* Activity
Scan the records below and copy every line that contains the string "Adhes".

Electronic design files
*** Begin section ***

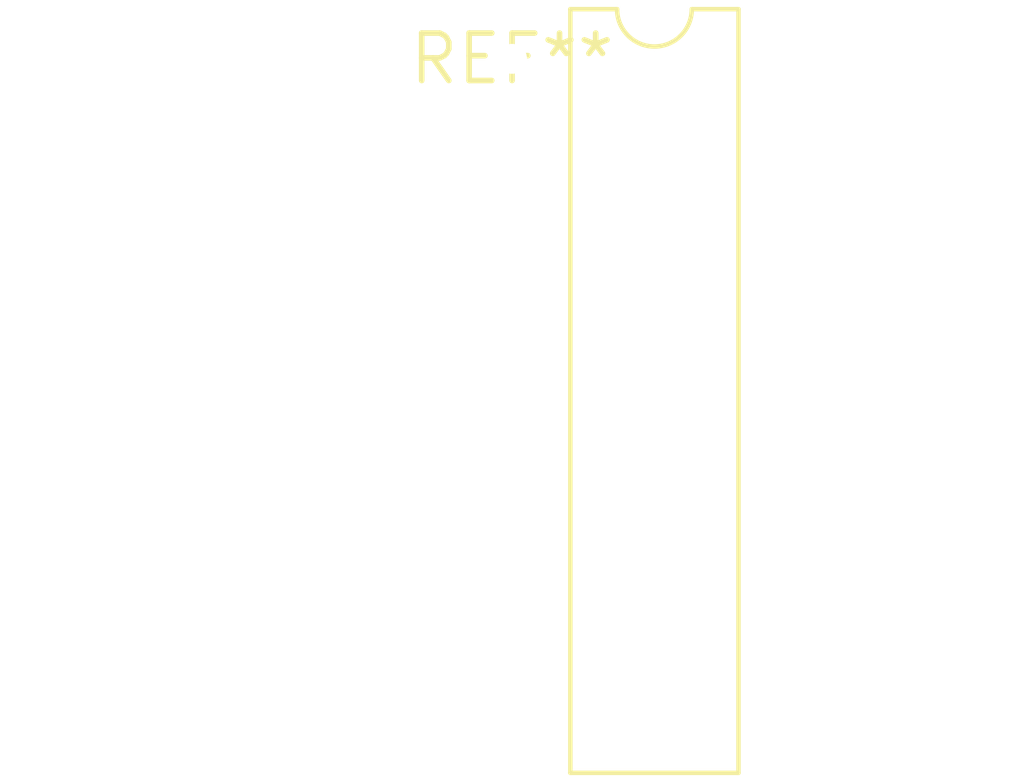
<source format=kicad_pcb>
(kicad_pcb (version 20240108) (generator pcbnew)

  (general
    (thickness 1.6)
  )

  (paper "A4")
  (layers
    (0 "F.Cu" signal)
    (31 "B.Cu" signal)
    (32 "B.Adhes" user "B.Adhesive")
    (33 "F.Adhes" user "F.Adhesive")
    (34 "B.Paste" user)
    (35 "F.Paste" user)
    (36 "B.SilkS" user "B.Silkscreen")
    (37 "F.SilkS" user "F.Silkscreen")
    (38 "B.Mask" user)
    (39 "F.Mask" user)
    (40 "Dwgs.User" user "User.Drawings")
    (41 "Cmts.User" user "User.Comments")
    (42 "Eco1.User" user "User.Eco1")
    (43 "Eco2.User" user "User.Eco2")
    (44 "Edge.Cuts" user)
    (45 "Margin" user)
    (46 "B.CrtYd" user "B.Courtyard")
    (47 "F.CrtYd" user "F.Courtyard")
    (48 "B.Fab" user)
    (49 "F.Fab" user)
    (50 "User.1" user)
    (51 "User.2" user)
    (52 "User.3" user)
    (53 "User.4" user)
    (54 "User.5" user)
    (55 "User.6" user)
    (56 "User.7" user)
    (57 "User.8" user)
    (58 "User.9" user)
  )

  (setup
    (pad_to_mask_clearance 0)
    (pcbplotparams
      (layerselection 0x00010fc_ffffffff)
      (plot_on_all_layers_selection 0x0000000_00000000)
      (disableapertmacros false)
      (usegerberextensions false)
      (usegerberattributes false)
      (usegerberadvancedattributes false)
      (creategerberjobfile false)
      (dashed_line_dash_ratio 12.000000)
      (dashed_line_gap_ratio 3.000000)
      (svgprecision 4)
      (plotframeref false)
      (viasonmask false)
      (mode 1)
      (useauxorigin false)
      (hpglpennumber 1)
      (hpglpenspeed 20)
      (hpglpendiameter 15.000000)
      (dxfpolygonmode false)
      (dxfimperialunits false)
      (dxfusepcbnewfont false)
      (psnegative false)
      (psa4output false)
      (plotreference false)
      (plotvalue false)
      (plotinvisibletext false)
      (sketchpadsonfab false)
      (subtractmaskfromsilk false)
      (outputformat 1)
      (mirror false)
      (drillshape 1)
      (scaleselection 1)
      (outputdirectory "")
    )
  )

  (net 0 "")

  (footprint "DIP-16_W7.62mm_LongPads" (layer "F.Cu") (at 0 0))

)

</source>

*** End section ***

* Exercise result
    (32 "B.Adhes" user "B.Adhesive")
    (33 "F.Adhes" user "F.Adhesive")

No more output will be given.